On devine donc les conflits d’intérêt dans la vocation multiple de la Ravine Saint-Gilles : hydrologique, économique, sociale, écologique (6), patrimoniale et touristique. D’où la nécessité de solutions conciliant les positions. On parle de projets. Responsables, institutions, mairie de Saint-Paul, associations soutenues par des partenaires divers, avancent des propositions (7). Quant aux canaux qui méritent d’être préservés, saluons les efforts de tous ceux qui ont contribué à faire connaître le Canal Bottard (notes 4 et 8) et le Canal Bruniquel dont de belles parties maçonnées ont été dégagées (9). Espérons que ces lieux feront l’objet de soins constants. Et rêvons de retrouver l’eau fraîche, claire et bleue de la ravine avec un parcours patrimonial passant par les bassins, canaux, sucreries, moulin Kader, station de pompage, berges de la ravine jusqu’au port de Saint-Gilles.
Marie-Claude DAVID FONTAINE
1. Sur ces 4 usines fermées, 3 sont inscrites aux monuments historiques : Villèle en 1997, Bruniquel et Vue Belle en 2002 (cheminées).

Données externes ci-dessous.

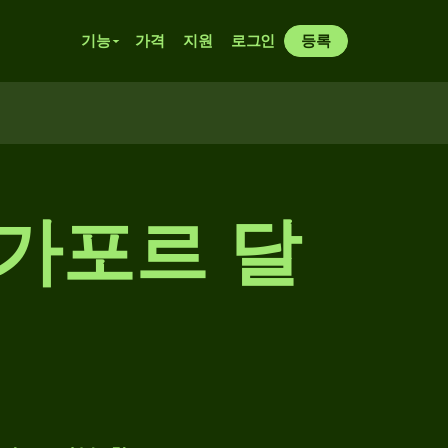
기능
가격
지원
로그인
등록
싱가포르 달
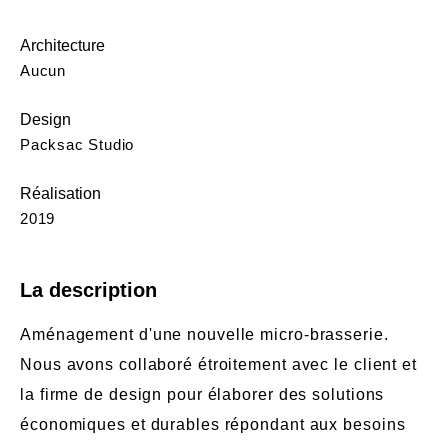
Architecture
Aucun
Design
Packsac Studio
Réalisation
2019
La description
Aménagement d'une nouvelle micro-brasserie.
Nous avons collaboré étroitement avec le client et
la firme de design pour élaborer des solutions
économiques et durables répondant aux besoins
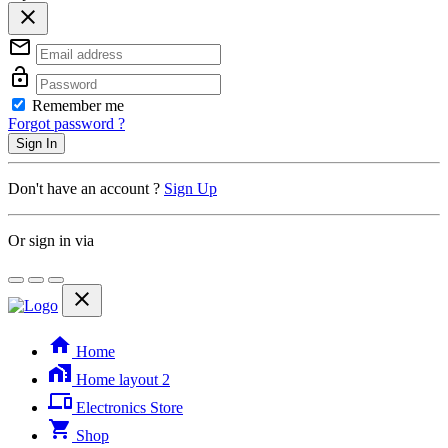
close
mail_outline
lock_open
Remember me
Forgot password ?
Sign In
Don't have an account ?
Sign Up
Or sign in via
close
home
Home
home_work
Home layout 2
phonelink
Electronics Store
shopping_cart
Shop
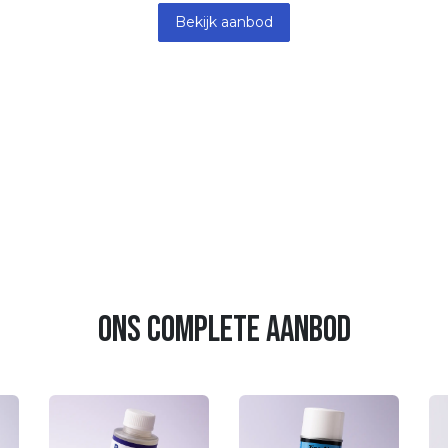
Bekijk aanbod
ons complete aanbod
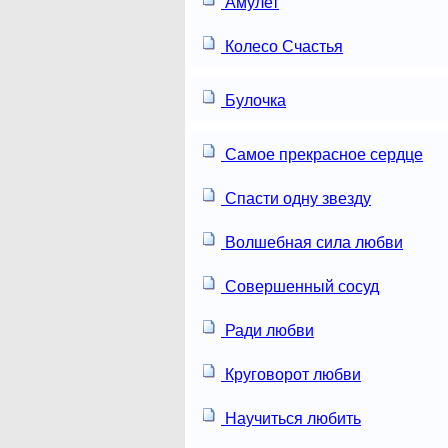
Амулет
Колесо Счастья
Булочка
Самое прекрасное сердце
Спасти одну звезду
Волшебная сила любви
Совершенный сосуд
Ради любви
Круговорот любви
Научиться любить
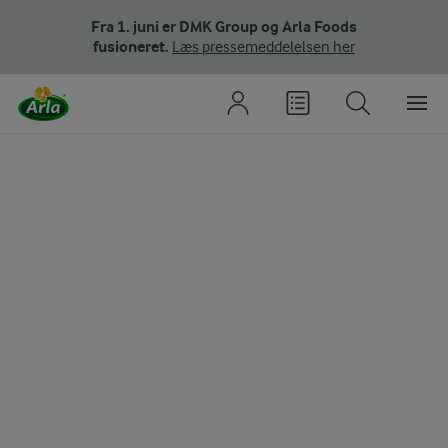
Fra 1. juni er DMK Group og Arla Foods
fusioneret.
Læs pressemeddelelsen her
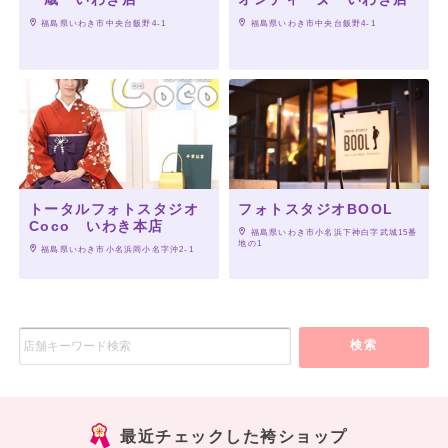
 福島県いわき市中央台飯野4-1
 福島県いわき市中央台飯野4-1
トータルフォトスタジオ
フォトスタジオBOOL
Coco いわき本店
 福島県いわき市小名浜下神白字武城15番
地の1
 福島県いわき市小名浜岡小名字沖2-1
検索
最近チェックした袴ショップ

2. Moulins Kader, sur les traces du choka, le sisal de La Réunion, Michèle Marimoutou Oberlé, CBo Territoria éditions, 2010. Le dessin de Emile Hugot sur les concessions d’eau date de 1956. L’ouvrage présente également Le Canal Bruniquel et ses usages.
3. Rapport hydrologique, Mission hydrologique de l’Ile de La Réunion, D. Le Gouriérès, 1960
https://www.google.com/#q=Rapport+hydrologique+ravine+saint+Gilles+1960
4. Canal Bottard du nom d’un médecin de Saint-Gilles associant pharmacopée européenne et plantes locales. Le sentier aménagé par TAMARUN du théâtre au port, passant par le Verger Bottard, révèle une végétation riche et des vestiges historiques.
5. Jean-Luc Bonniol et Jean Benoist, Un ordre étagé mis à bas, Contribution à une ethnologie des paysages à La Réunion (Application à la zone de Saint-Gilles), Rapport à la Mission du Patrimoine ethnologique, 1994.
file:///Users/mc/Downloads/Ethno_Benoist_1994_084%20(3).pdf
6. Un arrêté préfectoral de décembre 2015 mentionne la Ravine Saint-Gilles comme cours d’eau classé au titre du Code de l’Environnement du Bassin de La Réunion.
7. L’hypothèse « de sortir le Bassin des Cormorans du périmètre de protection et d’y autoriser la baignade » apparaît sur le site de TAMARUN et dans la presse (JIR du 21 novembre 2015).
8. L’aménagement a été porté par TAMARUN, à l’initiative de la commune de Saint-Paul. Le sentier a été inauguré en décembre 2015.
9. L’action de partenaires et associations (dont Kan Villèle) a permis l’aménagement de sentiers d’accès offrant de belles vues sur les bassins de la ravine et a dégagé le tracé du canal Bruniquel.